By Muhammad Mamman
Nigeria’s electricity regulator has disclosed that three neighbouring countries — Togo, Niger and Benin — owe a combined N25bn for electricity supplied by the country, raising fresh concerns over unpaid cross-border power obligations.
The Nigerian Electricity Regulatory Commission (NERC) made the disclosure in its latest update on the performance of the electricity market, noting that the outstanding debt relates to power exported to the three West African nations under existing bilateral and regional agreements.
According to the commission, Nigeria continues to supply electricity to the countries through its generation and transmission infrastructure, but payments for the energy delivered have not been fully settled.
The growing debt highlights longstanding challenges in regional power trading, including weak payment enforcement mechanisms and financial constraints faced by utility companies across West Africa.
Nigeria is a major electricity hub in the region and supplies power to neighbouring countries as part of efforts to promote regional integration and energy cooperation.
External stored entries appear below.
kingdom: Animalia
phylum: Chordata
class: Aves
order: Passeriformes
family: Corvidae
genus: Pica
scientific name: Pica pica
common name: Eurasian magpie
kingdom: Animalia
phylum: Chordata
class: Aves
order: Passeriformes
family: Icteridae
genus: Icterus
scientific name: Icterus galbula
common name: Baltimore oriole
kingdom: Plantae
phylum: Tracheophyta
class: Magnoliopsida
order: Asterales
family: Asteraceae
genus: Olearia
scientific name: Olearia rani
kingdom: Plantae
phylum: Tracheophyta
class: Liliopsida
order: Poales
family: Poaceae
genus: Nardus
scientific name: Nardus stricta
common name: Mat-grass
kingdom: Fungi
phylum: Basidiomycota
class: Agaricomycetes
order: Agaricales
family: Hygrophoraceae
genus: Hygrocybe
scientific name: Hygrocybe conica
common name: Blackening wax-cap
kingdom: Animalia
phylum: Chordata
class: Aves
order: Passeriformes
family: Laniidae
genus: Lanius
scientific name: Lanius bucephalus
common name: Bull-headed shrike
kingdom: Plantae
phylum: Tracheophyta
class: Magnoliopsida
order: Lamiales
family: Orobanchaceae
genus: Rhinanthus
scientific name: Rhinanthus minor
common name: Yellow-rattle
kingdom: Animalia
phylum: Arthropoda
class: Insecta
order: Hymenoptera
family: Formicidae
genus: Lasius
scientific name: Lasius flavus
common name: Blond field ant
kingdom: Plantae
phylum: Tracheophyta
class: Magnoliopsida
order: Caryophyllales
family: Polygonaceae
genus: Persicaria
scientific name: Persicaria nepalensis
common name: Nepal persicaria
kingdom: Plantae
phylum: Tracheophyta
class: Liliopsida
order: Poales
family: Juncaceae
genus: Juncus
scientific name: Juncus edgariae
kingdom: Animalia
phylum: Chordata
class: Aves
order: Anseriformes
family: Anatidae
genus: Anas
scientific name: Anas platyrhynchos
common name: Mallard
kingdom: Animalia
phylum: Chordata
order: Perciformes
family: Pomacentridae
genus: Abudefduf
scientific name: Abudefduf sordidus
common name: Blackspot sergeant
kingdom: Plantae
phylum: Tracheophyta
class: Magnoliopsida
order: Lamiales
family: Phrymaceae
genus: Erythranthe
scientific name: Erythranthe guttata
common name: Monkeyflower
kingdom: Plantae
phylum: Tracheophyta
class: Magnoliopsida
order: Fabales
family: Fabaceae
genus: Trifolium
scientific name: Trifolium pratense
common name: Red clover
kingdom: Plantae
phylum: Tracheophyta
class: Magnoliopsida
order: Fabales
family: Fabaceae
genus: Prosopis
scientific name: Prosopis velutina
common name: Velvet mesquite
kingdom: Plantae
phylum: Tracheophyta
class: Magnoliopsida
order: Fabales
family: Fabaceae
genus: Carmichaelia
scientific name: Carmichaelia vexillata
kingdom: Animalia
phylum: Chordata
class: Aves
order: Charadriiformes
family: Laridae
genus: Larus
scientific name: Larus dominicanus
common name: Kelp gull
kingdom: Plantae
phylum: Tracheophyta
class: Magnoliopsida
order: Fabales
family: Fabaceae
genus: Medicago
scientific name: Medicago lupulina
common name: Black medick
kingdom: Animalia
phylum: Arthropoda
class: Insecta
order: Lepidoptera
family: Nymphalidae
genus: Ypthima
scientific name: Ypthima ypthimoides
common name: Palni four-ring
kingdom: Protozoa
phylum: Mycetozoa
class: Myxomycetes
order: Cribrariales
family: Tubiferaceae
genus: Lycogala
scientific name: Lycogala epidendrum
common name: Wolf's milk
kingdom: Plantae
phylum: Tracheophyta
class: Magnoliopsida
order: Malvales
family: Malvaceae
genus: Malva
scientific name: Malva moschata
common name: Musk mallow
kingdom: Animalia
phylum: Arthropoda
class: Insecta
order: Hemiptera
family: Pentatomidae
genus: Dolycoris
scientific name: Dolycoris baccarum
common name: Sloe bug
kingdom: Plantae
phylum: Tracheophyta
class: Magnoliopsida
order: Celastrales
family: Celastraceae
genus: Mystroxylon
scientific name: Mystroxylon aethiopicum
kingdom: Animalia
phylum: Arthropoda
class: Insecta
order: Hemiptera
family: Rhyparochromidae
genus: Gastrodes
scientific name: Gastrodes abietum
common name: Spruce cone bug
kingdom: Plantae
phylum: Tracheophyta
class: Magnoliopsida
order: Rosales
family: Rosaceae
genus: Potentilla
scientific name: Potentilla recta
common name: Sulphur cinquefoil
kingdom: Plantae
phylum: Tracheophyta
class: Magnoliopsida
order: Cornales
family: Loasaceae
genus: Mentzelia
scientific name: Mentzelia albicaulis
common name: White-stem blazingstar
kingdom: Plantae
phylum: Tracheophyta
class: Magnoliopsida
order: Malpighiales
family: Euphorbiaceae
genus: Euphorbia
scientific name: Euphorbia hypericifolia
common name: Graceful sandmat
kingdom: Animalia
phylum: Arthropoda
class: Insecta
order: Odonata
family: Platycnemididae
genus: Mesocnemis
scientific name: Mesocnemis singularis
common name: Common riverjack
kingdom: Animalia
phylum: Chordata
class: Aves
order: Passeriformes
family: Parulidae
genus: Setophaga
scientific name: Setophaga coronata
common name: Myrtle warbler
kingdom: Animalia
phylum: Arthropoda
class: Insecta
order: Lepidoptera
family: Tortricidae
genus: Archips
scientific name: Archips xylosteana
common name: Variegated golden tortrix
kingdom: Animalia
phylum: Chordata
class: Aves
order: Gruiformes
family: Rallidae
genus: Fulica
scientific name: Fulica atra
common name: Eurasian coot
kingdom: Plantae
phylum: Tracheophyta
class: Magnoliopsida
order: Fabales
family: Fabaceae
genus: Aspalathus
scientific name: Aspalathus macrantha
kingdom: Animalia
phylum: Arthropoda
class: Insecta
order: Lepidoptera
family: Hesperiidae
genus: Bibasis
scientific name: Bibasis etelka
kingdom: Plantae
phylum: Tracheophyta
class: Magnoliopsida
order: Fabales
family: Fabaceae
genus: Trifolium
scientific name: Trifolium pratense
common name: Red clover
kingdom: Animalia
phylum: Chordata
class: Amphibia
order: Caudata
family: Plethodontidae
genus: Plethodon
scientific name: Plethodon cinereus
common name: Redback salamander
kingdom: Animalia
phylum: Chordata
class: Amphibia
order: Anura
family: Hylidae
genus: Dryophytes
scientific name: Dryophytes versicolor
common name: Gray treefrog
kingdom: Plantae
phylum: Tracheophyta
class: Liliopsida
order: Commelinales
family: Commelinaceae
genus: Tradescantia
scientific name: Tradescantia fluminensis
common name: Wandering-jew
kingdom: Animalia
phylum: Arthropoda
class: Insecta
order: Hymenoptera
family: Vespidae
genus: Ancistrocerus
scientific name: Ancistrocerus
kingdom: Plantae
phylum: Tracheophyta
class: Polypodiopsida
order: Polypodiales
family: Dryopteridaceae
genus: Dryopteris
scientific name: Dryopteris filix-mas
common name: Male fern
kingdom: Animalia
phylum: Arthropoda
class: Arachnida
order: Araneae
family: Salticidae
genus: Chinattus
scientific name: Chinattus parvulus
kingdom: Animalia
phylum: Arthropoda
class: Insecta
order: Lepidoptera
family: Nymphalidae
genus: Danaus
However, unpaid bills have increasingly strained the country’s electricity sector, which is already grappling with liquidity shortfalls, ageing infrastructure and supply gaps at home.
NERC did not indicate whether any sanctions or supply adjustments would be applied if the debts persist, but reiterated the need for stricter compliance with payment terms to ensure the sustainability of cross-border electricity trade.
The disclosure comes amid renewed scrutiny of Nigeria’s power exports, as domestic consumers continue to face erratic supply and rising tariffs.